§ **Rows**:
------------------------------------

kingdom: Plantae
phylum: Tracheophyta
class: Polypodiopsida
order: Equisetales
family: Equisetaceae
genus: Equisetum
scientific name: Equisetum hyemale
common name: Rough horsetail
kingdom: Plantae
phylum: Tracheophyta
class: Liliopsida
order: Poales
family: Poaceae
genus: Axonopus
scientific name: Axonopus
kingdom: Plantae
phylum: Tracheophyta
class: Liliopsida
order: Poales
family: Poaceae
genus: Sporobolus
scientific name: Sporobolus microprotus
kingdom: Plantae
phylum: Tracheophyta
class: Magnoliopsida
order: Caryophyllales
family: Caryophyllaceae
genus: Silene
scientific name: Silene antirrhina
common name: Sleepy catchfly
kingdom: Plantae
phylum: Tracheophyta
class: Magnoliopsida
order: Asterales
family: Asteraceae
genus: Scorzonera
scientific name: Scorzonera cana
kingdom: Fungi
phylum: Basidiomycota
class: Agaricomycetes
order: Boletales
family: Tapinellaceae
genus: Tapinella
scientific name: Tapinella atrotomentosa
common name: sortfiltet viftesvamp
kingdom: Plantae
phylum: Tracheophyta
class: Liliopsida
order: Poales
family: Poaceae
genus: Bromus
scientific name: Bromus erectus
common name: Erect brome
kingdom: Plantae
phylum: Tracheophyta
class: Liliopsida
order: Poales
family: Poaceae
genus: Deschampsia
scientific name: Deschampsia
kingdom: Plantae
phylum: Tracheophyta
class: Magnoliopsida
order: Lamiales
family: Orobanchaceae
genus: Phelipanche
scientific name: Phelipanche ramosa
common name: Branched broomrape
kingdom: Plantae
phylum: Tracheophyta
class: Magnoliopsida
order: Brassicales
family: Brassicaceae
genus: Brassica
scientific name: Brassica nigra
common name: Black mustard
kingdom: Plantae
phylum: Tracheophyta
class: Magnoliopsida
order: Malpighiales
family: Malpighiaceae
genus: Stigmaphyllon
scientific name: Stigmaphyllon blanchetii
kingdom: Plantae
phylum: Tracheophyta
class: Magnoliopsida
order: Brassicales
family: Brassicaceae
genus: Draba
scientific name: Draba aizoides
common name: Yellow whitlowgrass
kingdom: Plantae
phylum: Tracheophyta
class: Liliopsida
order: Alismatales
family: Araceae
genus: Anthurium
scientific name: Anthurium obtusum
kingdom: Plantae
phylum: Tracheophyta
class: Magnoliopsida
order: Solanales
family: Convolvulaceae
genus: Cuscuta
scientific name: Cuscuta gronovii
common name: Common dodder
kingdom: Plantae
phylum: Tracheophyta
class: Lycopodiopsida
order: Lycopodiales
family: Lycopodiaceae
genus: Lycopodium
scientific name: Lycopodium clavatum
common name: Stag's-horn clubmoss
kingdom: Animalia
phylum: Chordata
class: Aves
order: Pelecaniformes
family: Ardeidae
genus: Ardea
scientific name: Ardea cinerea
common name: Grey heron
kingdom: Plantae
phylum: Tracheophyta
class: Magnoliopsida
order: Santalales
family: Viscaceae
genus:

------------------------------------

§ **Exercise task**:
Rewrite all the lines of the records, changing "common name" to "vernacular name" wherever it appears and keeping everything else the same.

§ **Response to the exercise**:
kingdom: Plantae
phylum: Tracheophyta
class: Polypodiopsida
order: Equisetales
family: Equisetaceae
genus: Equisetum
scientific name: Equisetum hyemale
vernacular name: Rough horsetail
kingdom: Plantae
phylum: Tracheophyta
class: Liliopsida
order: Poales
family: Poaceae
genus: Axonopus
scientific name: Axonopus
kingdom: Plantae
phylum: Tracheophyta
class: Liliopsida
order: Poales
family: Poaceae
genus: Sporobolus
scientific name: Sporobolus microprotus
kingdom: Plantae
phylum: Tracheophyta
class: Magnoliopsida
order: Caryophyllales
family: Caryophyllaceae
genus: Silene
scientific name: Silene antirrhina
vernacular name: Sleepy catchfly
kingdom: Plantae
phylum: Tracheophyta
class: Magnoliopsida
order: Asterales
family: Asteraceae
genus: Scorzonera
scientific name: Scorzonera cana
kingdom: Fungi
phylum: Basidiomycota
class: Agaricomycetes
order: Boletales
family: Tapinellaceae
genus: Tapinella
scientific name: Tapinella atrotomentosa
vernacular name: sortfiltet viftesvamp
kingdom: Plantae
phylum: Tracheophyta
class: Liliopsida
order: Poales
family: Poaceae
genus: Bromus
scientific name: Bromus erectus
vernacular name: Erect brome
kingdom: Plantae
phylum: Tracheophyta
class: Liliopsida
order: Poales
family: Poaceae
genus: Deschampsia
scientific name: Deschampsia
kingdom: Plantae
phylum: Tracheophyta
class: Magnoliopsida
order: Lamiales
family: Orobanchaceae
genus: Phelipanche
scientific name: Phelipanche ramosa
vernacular name: Branched broomrape
kingdom: Plantae
phylum: Tracheophyta
class: Magnoliopsida
order: Brassicales
family: Brassicaceae
genus: Brassica
scientific name: Brassica nigra
vernacular name: Black mustard
kingdom: Plantae
phylum: Tracheophyta
class: Magnoliopsida
order: Malpighiales
family: Malpighiaceae
genus: Stigmaphyllon
scientific name: Stigmaphyllon blanchetii
kingdom: Plantae
phylum: Tracheophyta
class: Magnoliopsida
order: Brassicales
family: Brassicaceae
genus: Draba
scientific name: Draba aizoides
vernacular name: Yellow whitlowgrass
kingdom: Plantae
phylum: Tracheophyta
class: Liliopsida
order: Alismatales
family: Araceae
genus: Anthurium
scientific name: Anthurium obtusum
kingdom: Plantae
phylum: Tracheophyta
class: Magnoliopsida
order: Solanales
family: Convolvulaceae
genus: Cuscuta
scientific name: Cuscuta gronovii
vernacular name: Common dodder
kingdom: Plantae
phylum: Tracheophyta
class: Lycopodiopsida
order: Lycopodiales
family: Lycopodiaceae
genus: Lycopodium
scientific name: Lycopodium clavatum
vernacular name: Stag's-horn clubmoss
kingdom: Animalia
phylum: Chordata
class: Aves
order: Pelecaniformes
family: Ardeidae
genus: Ardea
scientific name: Ardea cinerea
vernacular name: Grey heron
kingdom: Plantae
phylum: Tracheophyta
class: Magnoliopsida
order: Santalales
family: Viscaceae
genus:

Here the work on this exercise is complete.